Official name: DataStax Enterprise, sometimes referred as Cassandra.
Note: DBA skills required, free self-paced training can be found here Training | DataStax The extension package can further be obtained through Technical Support.
Thingworx 6.0 introduces DSE as a backend database scaling to much greater byte count, ad Neo4j performance limitations hit at 50Gbs. Some of the main reasons to consider DSE are:
1. Elastic scalability -- Alows to easily add capacity online to accommodate more customers and more data when needed.
2. Always on architecture -- Contains no single point of failure (as with traditional master/slave RDBMS's and other NoSQL solutions) resulting in continious availability for business-critical applications that can't afford to go down.
3. Fast linear-scale performance -- Enables sub-second response times with linear scalability (double the throughput with two nodes, quadruple it with four, and so on) to deliver response time speeds.
4. Flexible data storage -- Easily accommodates the full range of data formats - structured, semi-structured and unstructured -- that run through today's modern applications.
5. Easy data distribution -- Read and write to any node with all changes being automatically synchronized across a cluster, giving maximum flexibility to distribute data by replicating across multiple datacenters, cloud, and even mixed cloud/on-premise environments.
Note: Windows+DSE is currently not fully supported.
Prerequisite: fully configured DSE database.
1. Obtain the dse_persistancePackage
2. Import as an extension in Composer.
3. In composer, create a new persistence provider.
4. Select the imported package as Persistence Provider Package.
5. In Configuration tab:
- For Cassandra Cluster Host, enter the IP address set in cassandra.yaml or localhost if hosted locally
- Enter new of existing Cassandra Keyspace name
- Enter Solr Cluster URL
- Other fields can be left at default (*)
6. Go to Services and execute TestConnectivity service to ensure True response.
7. When creating new Stream, Value Stream, or a Data Table, set Persistence Provider to the one created in previous steps.
Currently all reads and writes are done through Thingworx and all Thingworx data is encoded in DSE. Opcenter still allows to see connectes streams, datatables, valuestreams.
*SimpleStrategy can be used for a single data center, or NetworkTopologyStrategy is recommended for most deployments, because it is much easier to expand to multiple data centers when required by future expansion.
Is there a limit of data per node?
1 TB is a reasonable limit on how much data a single node can handle, but in reality, a node is not at all limited by the size of the data, only the rate of operations. A node might have only 80 GB of data on it, but if it's continuously hit with random reads and doesn't have a lot of RAM, it might not even be able to handle that number of requests at a reasonable rate.
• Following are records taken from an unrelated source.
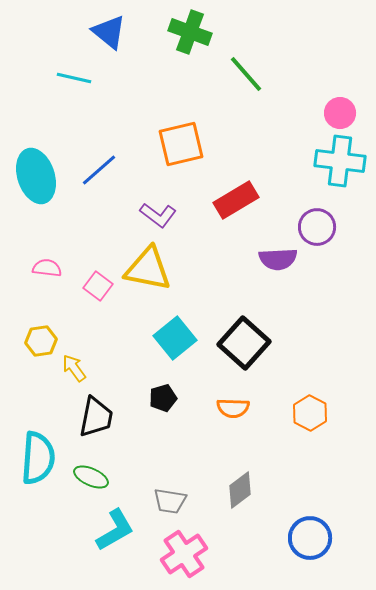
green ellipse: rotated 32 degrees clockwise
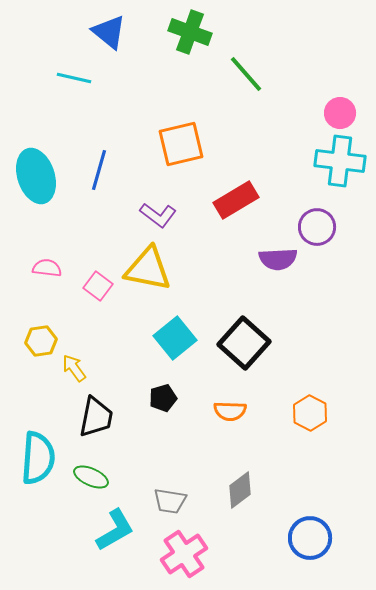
blue line: rotated 33 degrees counterclockwise
orange semicircle: moved 3 px left, 3 px down
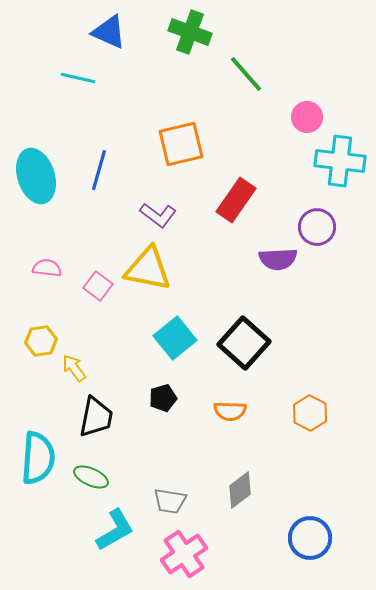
blue triangle: rotated 15 degrees counterclockwise
cyan line: moved 4 px right
pink circle: moved 33 px left, 4 px down
red rectangle: rotated 24 degrees counterclockwise
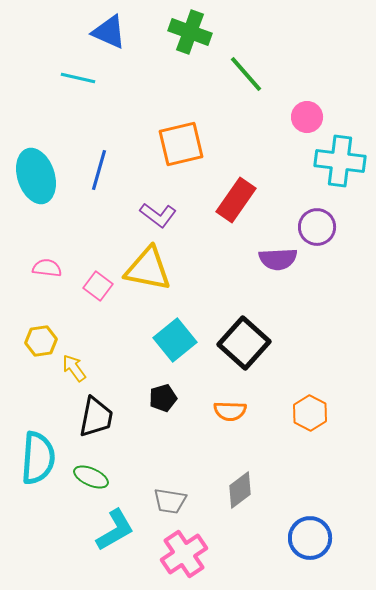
cyan square: moved 2 px down
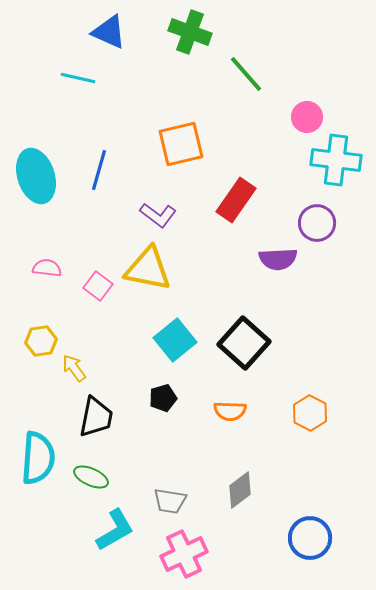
cyan cross: moved 4 px left, 1 px up
purple circle: moved 4 px up
pink cross: rotated 9 degrees clockwise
Similarly, a node might have 10 TB of data, but if it's rarely read from, or there is a small portion of data that is hot (so it could be effectively cached), it will do just fine. If the replication factor is above 1 and there is no reads at consistency level ALL, other replicas will be able to respond quickly to read requests, so there won't be a large difference in latency seen from a client perspective.